Action item: Even if a line seems odd, print it as it is, and include every record.

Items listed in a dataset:
● ● ● ●

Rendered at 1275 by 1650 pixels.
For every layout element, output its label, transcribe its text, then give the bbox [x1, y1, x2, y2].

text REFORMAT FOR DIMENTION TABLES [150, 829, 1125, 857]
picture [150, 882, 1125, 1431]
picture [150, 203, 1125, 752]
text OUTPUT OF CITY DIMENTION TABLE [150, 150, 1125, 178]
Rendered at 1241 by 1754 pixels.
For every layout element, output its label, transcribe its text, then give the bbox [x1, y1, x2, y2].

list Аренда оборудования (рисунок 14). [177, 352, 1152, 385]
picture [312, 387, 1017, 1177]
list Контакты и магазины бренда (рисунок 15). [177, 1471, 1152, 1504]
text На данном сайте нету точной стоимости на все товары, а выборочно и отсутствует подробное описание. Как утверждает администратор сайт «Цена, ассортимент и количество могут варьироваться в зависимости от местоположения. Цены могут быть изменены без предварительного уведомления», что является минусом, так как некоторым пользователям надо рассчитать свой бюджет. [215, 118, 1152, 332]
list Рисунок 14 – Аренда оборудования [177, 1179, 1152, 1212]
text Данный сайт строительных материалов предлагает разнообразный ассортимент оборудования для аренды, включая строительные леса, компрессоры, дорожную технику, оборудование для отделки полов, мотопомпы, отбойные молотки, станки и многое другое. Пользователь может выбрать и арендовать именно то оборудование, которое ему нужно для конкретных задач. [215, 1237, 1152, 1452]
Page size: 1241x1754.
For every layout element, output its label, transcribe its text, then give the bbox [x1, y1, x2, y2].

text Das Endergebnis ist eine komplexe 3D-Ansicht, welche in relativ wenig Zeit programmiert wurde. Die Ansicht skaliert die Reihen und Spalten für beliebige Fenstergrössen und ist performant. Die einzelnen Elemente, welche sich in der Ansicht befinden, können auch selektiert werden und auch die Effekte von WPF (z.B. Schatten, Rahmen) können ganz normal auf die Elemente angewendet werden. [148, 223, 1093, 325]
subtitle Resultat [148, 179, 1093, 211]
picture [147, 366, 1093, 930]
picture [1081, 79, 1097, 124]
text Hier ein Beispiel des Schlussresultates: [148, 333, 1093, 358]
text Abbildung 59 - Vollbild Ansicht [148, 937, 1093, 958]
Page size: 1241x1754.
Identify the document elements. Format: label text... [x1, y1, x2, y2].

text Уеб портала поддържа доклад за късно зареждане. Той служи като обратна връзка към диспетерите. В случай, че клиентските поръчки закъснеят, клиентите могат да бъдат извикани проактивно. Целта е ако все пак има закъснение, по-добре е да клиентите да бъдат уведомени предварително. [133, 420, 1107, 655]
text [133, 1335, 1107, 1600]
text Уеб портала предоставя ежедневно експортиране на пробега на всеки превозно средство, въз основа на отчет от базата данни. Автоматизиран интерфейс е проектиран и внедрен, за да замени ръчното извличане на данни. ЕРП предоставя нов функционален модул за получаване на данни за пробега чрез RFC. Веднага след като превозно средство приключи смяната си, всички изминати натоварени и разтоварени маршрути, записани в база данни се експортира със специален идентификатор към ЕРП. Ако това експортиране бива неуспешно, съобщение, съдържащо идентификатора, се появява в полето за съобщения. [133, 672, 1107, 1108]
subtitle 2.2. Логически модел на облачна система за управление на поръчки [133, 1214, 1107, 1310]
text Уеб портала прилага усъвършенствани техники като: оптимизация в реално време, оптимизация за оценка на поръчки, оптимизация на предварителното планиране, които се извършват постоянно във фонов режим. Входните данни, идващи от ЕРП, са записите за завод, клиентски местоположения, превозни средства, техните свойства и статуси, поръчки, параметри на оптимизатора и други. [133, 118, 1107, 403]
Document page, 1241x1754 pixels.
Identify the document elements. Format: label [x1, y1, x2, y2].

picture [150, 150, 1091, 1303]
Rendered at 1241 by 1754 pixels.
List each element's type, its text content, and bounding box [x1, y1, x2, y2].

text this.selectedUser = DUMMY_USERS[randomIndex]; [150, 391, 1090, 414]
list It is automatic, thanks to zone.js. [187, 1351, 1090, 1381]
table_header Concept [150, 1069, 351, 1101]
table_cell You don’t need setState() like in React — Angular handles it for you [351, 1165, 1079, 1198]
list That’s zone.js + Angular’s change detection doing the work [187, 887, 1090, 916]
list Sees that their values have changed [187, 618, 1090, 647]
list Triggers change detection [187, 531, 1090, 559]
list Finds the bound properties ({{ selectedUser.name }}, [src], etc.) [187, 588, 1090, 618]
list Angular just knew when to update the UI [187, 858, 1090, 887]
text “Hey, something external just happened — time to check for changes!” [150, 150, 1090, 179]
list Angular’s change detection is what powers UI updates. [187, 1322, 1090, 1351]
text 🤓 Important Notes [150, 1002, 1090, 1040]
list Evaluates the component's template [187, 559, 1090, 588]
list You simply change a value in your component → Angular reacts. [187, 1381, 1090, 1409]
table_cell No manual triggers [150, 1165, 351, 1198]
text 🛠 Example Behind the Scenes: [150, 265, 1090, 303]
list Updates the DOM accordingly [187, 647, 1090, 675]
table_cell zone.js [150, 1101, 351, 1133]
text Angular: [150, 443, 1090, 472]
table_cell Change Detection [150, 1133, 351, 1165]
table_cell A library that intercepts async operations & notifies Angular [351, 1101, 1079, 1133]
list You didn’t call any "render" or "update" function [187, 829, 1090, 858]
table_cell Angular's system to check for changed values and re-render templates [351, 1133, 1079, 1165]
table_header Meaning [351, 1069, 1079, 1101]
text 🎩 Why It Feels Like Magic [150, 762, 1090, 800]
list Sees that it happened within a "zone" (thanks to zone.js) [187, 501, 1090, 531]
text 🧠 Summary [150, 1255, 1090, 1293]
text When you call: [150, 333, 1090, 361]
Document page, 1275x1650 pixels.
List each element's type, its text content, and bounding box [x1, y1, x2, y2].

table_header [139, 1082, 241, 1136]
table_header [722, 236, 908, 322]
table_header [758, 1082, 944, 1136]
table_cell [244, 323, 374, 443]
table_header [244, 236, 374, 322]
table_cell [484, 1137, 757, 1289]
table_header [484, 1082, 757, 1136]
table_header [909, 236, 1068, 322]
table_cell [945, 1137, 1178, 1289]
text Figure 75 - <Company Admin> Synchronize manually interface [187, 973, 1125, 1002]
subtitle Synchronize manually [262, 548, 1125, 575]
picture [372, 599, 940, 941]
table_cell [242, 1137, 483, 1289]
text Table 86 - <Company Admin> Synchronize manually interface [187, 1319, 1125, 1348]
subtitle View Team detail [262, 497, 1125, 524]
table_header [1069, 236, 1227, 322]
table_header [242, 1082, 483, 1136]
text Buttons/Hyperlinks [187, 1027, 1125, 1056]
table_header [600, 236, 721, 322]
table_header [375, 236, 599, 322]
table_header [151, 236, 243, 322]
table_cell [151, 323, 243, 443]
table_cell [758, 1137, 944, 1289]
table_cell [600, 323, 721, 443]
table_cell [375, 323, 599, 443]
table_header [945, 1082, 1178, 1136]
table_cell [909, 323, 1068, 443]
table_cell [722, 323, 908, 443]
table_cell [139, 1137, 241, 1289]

● ● ● ●

Task solution:
Rendered at 1275 by 1650 pixels.
For every layout element, output its label, transcribe its text, then give the bbox [x1, y1, x2, y2].

text REFORMAT FOR DIMENTION TABLES [150, 829, 1125, 857]
picture [150, 882, 1125, 1431]
picture [150, 203, 1125, 752]
text OUTPUT OF CITY DIMENTION TABLE [150, 150, 1125, 178]
Rendered at 1241 by 1754 pixels.
For every layout element, output its label, transcribe its text, then give the bbox [x1, y1, x2, y2].

list Аренда оборудования (рисунок 14). [177, 352, 1152, 385]
picture [312, 387, 1017, 1177]
list Контакты и магазины бренда (рисунок 15). [177, 1471, 1152, 1504]
text На данном сайте нету точной стоимости на все товары, а выборочно и отсутствует подробное описание. Как утверждает администратор сайт «Цена, ассортимент и количество могут варьироваться в зависимости от местоположения. Цены могут быть изменены без предварительного уведомления», что является минусом, так как некоторым пользователям надо рассчитать свой бюджет. [215, 118, 1152, 332]
list Рисунок 14 – Аренда оборудования [177, 1179, 1152, 1212]
text Данный сайт строительных материалов предлагает разнообразный ассортимент оборудования для аренды, включая строительные леса, компрессоры, дорожную технику, оборудование для отделки полов, мотопомпы, отбойные молотки, станки и многое другое. Пользователь может выбрать и арендовать именно то оборудование, которое ему нужно для конкретных задач. [215, 1237, 1152, 1452]
Page size: 1241x1754.
For every layout element, output its label, transcribe its text, then give the bbox [x1, y1, x2, y2].

text Das Endergebnis ist eine komplexe 3D-Ansicht, welche in relativ wenig Zeit programmiert wurde. Die Ansicht skaliert die Reihen und Spalten für beliebige Fenstergrössen und ist performant. Die einzelnen Elemente, welche sich in der Ansicht befinden, können auch selektiert werden und auch die Effekte von WPF (z.B. Schatten, Rahmen) können ganz normal auf die Elemente angewendet werden. [148, 223, 1093, 325]
subtitle Resultat [148, 179, 1093, 211]
picture [147, 366, 1093, 930]
picture [1081, 79, 1097, 124]
text Hier ein Beispiel des Schlussresultates: [148, 333, 1093, 358]
text Abbildung 59 - Vollbild Ansicht [148, 937, 1093, 958]
Page size: 1241x1754.
Identify the document elements. Format: label text... [x1, y1, x2, y2].

text Уеб портала поддържа доклад за късно зареждане. Той служи като обратна връзка към диспетерите. В случай, че клиентските поръчки закъснеят, клиентите могат да бъдат извикани проактивно. Целта е ако все пак има закъснение, по-добре е да клиентите да бъдат уведомени предварително. [133, 420, 1107, 655]
text [133, 1335, 1107, 1600]
text Уеб портала предоставя ежедневно експортиране на пробега на всеки превозно средство, въз основа на отчет от базата данни. Автоматизиран интерфейс е проектиран и внедрен, за да замени ръчното извличане на данни. ЕРП предоставя нов функционален модул за получаване на данни за пробега чрез RFC. Веднага след като превозно средство приключи смяната си, всички изминати натоварени и разтоварени маршрути, записани в база данни се експортира със специален идентификатор към ЕРП. Ако това експортиране бива неуспешно, съобщение, съдържащо идентификатора, се появява в полето за съобщения. [133, 672, 1107, 1108]
subtitle 2.2. Логически модел на облачна система за управление на поръчки [133, 1214, 1107, 1310]
text Уеб портала прилага усъвършенствани техники като: оптимизация в реално време, оптимизация за оценка на поръчки, оптимизация на предварителното планиране, които се извършват постоянно във фонов режим. Входните данни, идващи от ЕРП, са записите за завод, клиентски местоположения, превозни средства, техните свойства и статуси, поръчки, параметри на оптимизатора и други. [133, 118, 1107, 403]
Document page, 1241x1754 pixels.
Identify the document elements. Format: label [x1, y1, x2, y2].

picture [150, 150, 1091, 1303]
Rendered at 1241 by 1754 pixels.
List each element's type, its text content, and bounding box [x1, y1, x2, y2].

text this.selectedUser = DUMMY_USERS[randomIndex]; [150, 391, 1090, 414]
list It is automatic, thanks to zone.js. [187, 1351, 1090, 1381]
table_header Concept [150, 1069, 351, 1101]
table_cell You don’t need setState() like in React — Angular handles it for you [351, 1165, 1079, 1198]
list That’s zone.js + Angular’s change detection doing the work [187, 887, 1090, 916]
list Sees that their values have changed [187, 618, 1090, 647]
list Triggers change detection [187, 531, 1090, 559]
list Finds the bound properties ({{ selectedUser.name }}, [src], etc.) [187, 588, 1090, 618]
list Angular just knew when to update the UI [187, 858, 1090, 887]
text “Hey, something external just happened — time to check for changes!” [150, 150, 1090, 179]
list Angular’s change detection is what powers UI updates. [187, 1322, 1090, 1351]
text 🤓 Important Notes [150, 1002, 1090, 1040]
list Evaluates the component's template [187, 559, 1090, 588]
list You simply change a value in your component → Angular reacts. [187, 1381, 1090, 1409]
table_cell No manual triggers [150, 1165, 351, 1198]
text 🛠 Example Behind the Scenes: [150, 265, 1090, 303]
list Updates the DOM accordingly [187, 647, 1090, 675]
table_cell zone.js [150, 1101, 351, 1133]
text Angular: [150, 443, 1090, 472]
table_cell Change Detection [150, 1133, 351, 1165]
table_cell A library that intercepts async operations & notifies Angular [351, 1101, 1079, 1133]
list You didn’t call any "render" or "update" function [187, 829, 1090, 858]
table_cell Angular's system to check for changed values and re-render templates [351, 1133, 1079, 1165]
table_header Meaning [351, 1069, 1079, 1101]
text 🎩 Why It Feels Like Magic [150, 762, 1090, 800]
list Sees that it happened within a "zone" (thanks to zone.js) [187, 501, 1090, 531]
text 🧠 Summary [150, 1255, 1090, 1293]
text When you call: [150, 333, 1090, 361]
Document page, 1275x1650 pixels.
List each element's type, its text content, and bounding box [x1, y1, x2, y2].

table_header [139, 1082, 241, 1136]
table_header [722, 236, 908, 322]
table_header [758, 1082, 944, 1136]
table_cell [244, 323, 374, 443]
table_header [244, 236, 374, 322]
table_cell [484, 1137, 757, 1289]
table_header [484, 1082, 757, 1136]
table_header [909, 236, 1068, 322]
table_cell [945, 1137, 1178, 1289]
text Figure 75 - <Company Admin> Synchronize manually interface [187, 973, 1125, 1002]
subtitle Synchronize manually [262, 548, 1125, 575]
picture [372, 599, 940, 941]
table_cell [242, 1137, 483, 1289]
text Table 86 - <Company Admin> Synchronize manually interface [187, 1319, 1125, 1348]
subtitle View Team detail [262, 497, 1125, 524]
table_header [1069, 236, 1227, 322]
table_header [242, 1082, 483, 1136]
text Buttons/Hyperlinks [187, 1027, 1125, 1056]
table_header [600, 236, 721, 322]
table_header [375, 236, 599, 322]
table_header [151, 236, 243, 322]
table_cell [151, 323, 243, 443]
table_cell [758, 1137, 944, 1289]
table_cell [600, 323, 721, 443]
table_cell [375, 323, 599, 443]
table_header [945, 1082, 1178, 1136]
table_cell [909, 323, 1068, 443]
table_cell [722, 323, 908, 443]
table_cell [139, 1137, 241, 1289]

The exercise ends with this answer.